** Passage follows **

Source: Kavkaz-Tsentr news agency web site in Russian 19 Feb 03

Russian exiled tycoon Boris Berezovskiy has drawn up a plan for a Chechen settlement, according to separatist web site Kavkaz-Tsentr. The site said that the Russian General Staff had released information about the plan to sound out the attitude of the military and general public towards a Chechen settlement. Under Berezovskiy's plan the constitutional referendum and elections must be postponed until the OSCE and Council of Europe think that the conditions are right. Swiss diplomat Tim Guldimann, who led the OSCE mission in Chechnya during the first war, should be invited to lead a new mission which would reconcile the sides and establish local government. Berezovskiy thinks that the USA will support this plan and put pressure on Russian President Vladimir Putin to accept it. The following is the text of the report by Kavkaz-Tsentr news agency web site; the subheading is as published by the web site:

19 February: Information structures of the Russian General Staff and several of the military who are in opposition to Putin have released information through their channels about Boris Berezovskiy's so-called "Chechen plan". We do not know how accurate this information is and whether Berezovskiy is connected to it. However, in our opinion this document shows that amongst the Russian military-political elite they are realizing more clearly the complete hopelessness of the military adventure in Chechnya. So information is fed to the media in order to determine the possible reaction of society and the elites and also of the enemy (the Chechens) to possible options for a proposed reconciliation in the Caucasus. Kavkaz-Tsentr offers Berezovskiy's "Chechen plan" to its readers so that they can evaluate the possible scenarios which are being prepared behind the Chechen leadership's back. The text of the "plan" is published without changes of style or terminology.

** End of Passage **
** Records follows **

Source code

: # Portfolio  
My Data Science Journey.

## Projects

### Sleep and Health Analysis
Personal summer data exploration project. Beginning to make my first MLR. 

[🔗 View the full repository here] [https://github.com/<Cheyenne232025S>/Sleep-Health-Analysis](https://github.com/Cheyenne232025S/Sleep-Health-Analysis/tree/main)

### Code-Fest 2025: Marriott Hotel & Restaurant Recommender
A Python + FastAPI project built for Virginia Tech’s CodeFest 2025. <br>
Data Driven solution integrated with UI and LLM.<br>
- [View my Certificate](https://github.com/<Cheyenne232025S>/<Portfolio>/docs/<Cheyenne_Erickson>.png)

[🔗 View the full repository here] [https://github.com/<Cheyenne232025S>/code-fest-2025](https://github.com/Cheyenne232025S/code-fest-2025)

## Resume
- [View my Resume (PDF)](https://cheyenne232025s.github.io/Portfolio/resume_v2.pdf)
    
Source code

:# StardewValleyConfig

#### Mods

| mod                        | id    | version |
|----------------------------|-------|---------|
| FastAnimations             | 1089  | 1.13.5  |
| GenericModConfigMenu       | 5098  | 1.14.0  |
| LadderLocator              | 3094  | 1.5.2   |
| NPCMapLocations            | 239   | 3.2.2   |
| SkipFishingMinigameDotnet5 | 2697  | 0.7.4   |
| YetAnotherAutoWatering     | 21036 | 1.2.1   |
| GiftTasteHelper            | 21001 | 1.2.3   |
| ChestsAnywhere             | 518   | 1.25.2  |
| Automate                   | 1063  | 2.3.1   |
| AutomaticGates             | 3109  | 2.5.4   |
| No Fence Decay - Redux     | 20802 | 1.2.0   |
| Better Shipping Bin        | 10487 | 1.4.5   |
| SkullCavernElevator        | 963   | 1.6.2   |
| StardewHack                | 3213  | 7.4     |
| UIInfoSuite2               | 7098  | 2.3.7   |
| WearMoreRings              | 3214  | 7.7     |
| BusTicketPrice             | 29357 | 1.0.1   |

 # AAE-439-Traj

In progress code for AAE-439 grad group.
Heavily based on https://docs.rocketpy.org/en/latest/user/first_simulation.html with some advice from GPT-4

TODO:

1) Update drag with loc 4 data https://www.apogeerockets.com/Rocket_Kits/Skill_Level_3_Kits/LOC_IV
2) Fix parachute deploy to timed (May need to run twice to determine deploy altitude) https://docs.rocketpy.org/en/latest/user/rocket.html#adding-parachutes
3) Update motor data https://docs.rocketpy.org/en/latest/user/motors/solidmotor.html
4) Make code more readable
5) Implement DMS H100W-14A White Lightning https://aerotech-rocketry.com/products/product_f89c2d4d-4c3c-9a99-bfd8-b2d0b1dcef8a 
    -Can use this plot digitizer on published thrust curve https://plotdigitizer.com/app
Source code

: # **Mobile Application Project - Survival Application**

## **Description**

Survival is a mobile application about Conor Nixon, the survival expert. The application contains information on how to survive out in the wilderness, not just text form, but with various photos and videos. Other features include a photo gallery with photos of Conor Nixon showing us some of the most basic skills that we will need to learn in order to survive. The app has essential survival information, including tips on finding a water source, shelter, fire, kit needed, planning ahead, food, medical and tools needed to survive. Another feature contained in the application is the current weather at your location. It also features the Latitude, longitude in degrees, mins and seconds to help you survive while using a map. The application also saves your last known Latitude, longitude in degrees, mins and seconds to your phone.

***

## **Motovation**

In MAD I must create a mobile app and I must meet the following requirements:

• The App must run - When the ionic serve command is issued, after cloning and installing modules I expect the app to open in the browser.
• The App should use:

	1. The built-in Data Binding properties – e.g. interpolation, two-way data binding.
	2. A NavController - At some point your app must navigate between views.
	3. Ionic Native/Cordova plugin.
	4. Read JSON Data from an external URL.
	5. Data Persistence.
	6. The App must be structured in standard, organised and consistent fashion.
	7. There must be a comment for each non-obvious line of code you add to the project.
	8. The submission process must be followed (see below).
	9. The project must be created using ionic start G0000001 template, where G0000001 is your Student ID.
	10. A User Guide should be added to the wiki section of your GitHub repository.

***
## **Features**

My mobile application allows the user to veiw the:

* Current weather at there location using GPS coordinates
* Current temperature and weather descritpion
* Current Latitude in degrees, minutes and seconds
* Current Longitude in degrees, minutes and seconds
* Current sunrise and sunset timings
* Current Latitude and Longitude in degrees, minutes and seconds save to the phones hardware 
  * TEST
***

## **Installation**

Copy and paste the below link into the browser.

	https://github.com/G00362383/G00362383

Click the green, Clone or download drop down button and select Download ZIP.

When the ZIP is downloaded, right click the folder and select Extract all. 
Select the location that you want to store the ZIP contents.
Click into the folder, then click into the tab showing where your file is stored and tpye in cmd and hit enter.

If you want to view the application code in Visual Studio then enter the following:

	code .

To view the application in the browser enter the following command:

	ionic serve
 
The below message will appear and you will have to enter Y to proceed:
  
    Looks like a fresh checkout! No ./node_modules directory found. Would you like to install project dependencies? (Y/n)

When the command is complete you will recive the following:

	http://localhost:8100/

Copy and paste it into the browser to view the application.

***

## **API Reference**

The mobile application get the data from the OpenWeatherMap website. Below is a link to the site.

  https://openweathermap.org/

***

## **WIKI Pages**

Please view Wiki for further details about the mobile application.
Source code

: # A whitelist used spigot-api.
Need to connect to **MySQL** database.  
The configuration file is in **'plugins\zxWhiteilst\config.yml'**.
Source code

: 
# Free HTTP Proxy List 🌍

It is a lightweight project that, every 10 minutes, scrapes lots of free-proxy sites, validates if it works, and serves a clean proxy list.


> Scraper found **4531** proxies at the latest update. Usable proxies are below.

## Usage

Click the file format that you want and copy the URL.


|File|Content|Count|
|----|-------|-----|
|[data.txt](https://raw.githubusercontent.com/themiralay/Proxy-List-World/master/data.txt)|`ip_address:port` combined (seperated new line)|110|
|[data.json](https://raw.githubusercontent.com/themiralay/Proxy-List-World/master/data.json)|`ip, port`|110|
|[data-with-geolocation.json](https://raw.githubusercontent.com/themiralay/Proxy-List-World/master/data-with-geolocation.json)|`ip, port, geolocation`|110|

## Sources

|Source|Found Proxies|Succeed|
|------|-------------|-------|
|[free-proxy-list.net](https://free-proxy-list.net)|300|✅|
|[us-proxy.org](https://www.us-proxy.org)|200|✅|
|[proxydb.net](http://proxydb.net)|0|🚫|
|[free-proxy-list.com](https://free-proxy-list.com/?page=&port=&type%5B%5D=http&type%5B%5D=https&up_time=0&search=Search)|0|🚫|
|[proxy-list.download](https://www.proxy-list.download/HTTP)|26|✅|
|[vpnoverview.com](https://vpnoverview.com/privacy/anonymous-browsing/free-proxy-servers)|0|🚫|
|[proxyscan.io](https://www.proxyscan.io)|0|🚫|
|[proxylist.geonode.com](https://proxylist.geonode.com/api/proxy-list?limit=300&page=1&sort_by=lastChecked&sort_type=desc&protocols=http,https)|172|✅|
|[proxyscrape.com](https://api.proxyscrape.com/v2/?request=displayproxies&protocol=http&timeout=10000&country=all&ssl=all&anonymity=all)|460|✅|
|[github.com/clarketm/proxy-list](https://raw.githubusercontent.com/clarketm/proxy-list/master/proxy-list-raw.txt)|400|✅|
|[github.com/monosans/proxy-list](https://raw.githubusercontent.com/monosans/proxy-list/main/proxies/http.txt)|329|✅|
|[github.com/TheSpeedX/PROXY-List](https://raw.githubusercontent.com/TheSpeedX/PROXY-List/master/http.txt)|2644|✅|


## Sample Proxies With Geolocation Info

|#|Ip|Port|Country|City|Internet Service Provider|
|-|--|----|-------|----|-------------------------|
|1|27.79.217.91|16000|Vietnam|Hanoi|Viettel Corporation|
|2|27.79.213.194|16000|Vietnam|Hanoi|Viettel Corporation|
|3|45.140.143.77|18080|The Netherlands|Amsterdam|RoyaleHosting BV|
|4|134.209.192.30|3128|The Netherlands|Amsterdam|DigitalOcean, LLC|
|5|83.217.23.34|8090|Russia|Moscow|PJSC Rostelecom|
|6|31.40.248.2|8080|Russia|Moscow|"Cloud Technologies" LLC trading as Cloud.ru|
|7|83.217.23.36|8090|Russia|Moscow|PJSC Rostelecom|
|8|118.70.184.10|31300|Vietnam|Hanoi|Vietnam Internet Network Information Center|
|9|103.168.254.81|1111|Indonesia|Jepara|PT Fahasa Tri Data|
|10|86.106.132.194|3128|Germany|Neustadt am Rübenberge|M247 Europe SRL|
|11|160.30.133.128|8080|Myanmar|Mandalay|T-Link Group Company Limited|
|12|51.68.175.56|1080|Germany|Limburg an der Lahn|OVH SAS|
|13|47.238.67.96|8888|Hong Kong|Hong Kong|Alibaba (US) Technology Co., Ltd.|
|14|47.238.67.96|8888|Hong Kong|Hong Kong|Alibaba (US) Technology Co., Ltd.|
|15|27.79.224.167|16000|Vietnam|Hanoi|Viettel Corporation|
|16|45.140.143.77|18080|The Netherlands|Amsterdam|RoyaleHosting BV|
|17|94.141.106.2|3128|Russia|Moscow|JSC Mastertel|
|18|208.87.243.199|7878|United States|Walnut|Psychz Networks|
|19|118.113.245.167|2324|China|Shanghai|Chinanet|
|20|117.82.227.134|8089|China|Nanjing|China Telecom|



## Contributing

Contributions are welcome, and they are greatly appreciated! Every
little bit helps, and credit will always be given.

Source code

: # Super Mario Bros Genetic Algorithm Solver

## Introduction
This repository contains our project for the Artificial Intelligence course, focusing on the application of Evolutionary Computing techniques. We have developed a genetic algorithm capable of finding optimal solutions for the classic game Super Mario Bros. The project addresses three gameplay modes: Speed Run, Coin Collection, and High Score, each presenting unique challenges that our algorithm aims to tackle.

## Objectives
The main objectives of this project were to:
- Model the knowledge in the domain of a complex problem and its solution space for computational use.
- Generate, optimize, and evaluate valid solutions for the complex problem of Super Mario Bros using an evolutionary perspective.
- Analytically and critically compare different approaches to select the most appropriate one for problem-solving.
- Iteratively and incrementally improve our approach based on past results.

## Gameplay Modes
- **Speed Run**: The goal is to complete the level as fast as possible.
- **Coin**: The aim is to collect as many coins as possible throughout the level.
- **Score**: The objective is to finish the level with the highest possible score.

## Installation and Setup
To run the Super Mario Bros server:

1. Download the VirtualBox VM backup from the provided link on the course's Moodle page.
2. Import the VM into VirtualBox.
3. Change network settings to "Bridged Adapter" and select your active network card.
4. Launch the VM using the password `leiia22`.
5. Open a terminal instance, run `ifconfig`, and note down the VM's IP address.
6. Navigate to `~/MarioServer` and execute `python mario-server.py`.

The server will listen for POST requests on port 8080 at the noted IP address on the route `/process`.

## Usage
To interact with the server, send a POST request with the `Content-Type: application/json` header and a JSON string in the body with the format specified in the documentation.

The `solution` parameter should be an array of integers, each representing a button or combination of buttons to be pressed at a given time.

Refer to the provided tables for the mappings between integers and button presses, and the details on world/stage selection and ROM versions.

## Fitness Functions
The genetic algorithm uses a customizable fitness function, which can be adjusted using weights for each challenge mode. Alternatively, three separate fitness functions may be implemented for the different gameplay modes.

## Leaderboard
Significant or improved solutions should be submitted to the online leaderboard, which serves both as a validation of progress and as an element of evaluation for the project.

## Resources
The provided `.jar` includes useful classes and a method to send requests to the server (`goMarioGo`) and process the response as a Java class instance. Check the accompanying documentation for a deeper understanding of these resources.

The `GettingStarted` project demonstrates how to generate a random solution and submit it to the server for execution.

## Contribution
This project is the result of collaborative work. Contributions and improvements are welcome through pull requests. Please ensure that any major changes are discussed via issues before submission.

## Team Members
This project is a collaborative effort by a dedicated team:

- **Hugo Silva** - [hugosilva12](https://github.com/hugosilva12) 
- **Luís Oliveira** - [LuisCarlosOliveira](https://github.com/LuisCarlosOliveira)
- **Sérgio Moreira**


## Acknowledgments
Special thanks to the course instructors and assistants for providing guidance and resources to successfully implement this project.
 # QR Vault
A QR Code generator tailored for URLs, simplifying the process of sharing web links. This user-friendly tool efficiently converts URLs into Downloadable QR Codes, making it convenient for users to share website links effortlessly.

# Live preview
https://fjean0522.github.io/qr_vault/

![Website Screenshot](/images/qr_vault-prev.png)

** End of Records **

Things to do>
A) For each statement, say yes or no depending on whether it agrees with the report on Berezovskiy's Chechen plan, and quote the words from the report that decide it. (i) Under the plan, the constitutional referendum and elections would wait until the OSCE and Council of Europe judge that conditions are right. (ii) Kavkaz-Tsentr says it is certain that Berezovskiy is connected to the released information. (iii) Kavkaz-Tsentr edited the style of the plan's text before publishing it.
B) Proceed with the report on Berezovskiy's Chechen plan, writing what comes after its final sentence.
The lines above are separate material, apart from the report on Berezovskiy's Chechen plan.

Answers>
A)
(i) Yes: "the constitutional referendum and elections must be postponed until the OSCE and Council of Europe think that the conditions are right"
(ii) No: "We do not know how accurate this information is and whether Berezovskiy is connected to it."
(iii) No: "published without changes of style or terminology"

B)
Berezovskiy's Chechen plan

Boris Berezovskiy has set "his" media the task of emphasizing the Chechen problem and strengthening the human rights pressure on Russian President Vladimir Putin and also of giving more nuanced commentaries on the position of the West towards the Chechen problem. He thinks it necessary to drive a wedge between Putin, German Chancellor Gerhard Schroeder and French President Jacques Chirac on Chechnya, as this weakens the anti-American front on Iraq.

Berezovskiy is working from the position that a US war against Iraq will inevitably lead to complications in relations between Putin and Bush. Russia, together with the European members of the Security Council and China, will begin to demand an end to military actions and will put spokes in the wheels of the Bush administration.

It is in these conditions that Berezovskiy is planning to put forward a new plan for a settlement in Chechnya with stress on international intervention in the process of normalizing the situation in the republic. The main contours of the Berezovskiy plan can be reduced to the following:

The constitutional referendum in Chechnya must be postponed until both the OSCE and PACE Parliamentary Assembly of the Council of Europe think it possible to hold the referendum and then presidential elections.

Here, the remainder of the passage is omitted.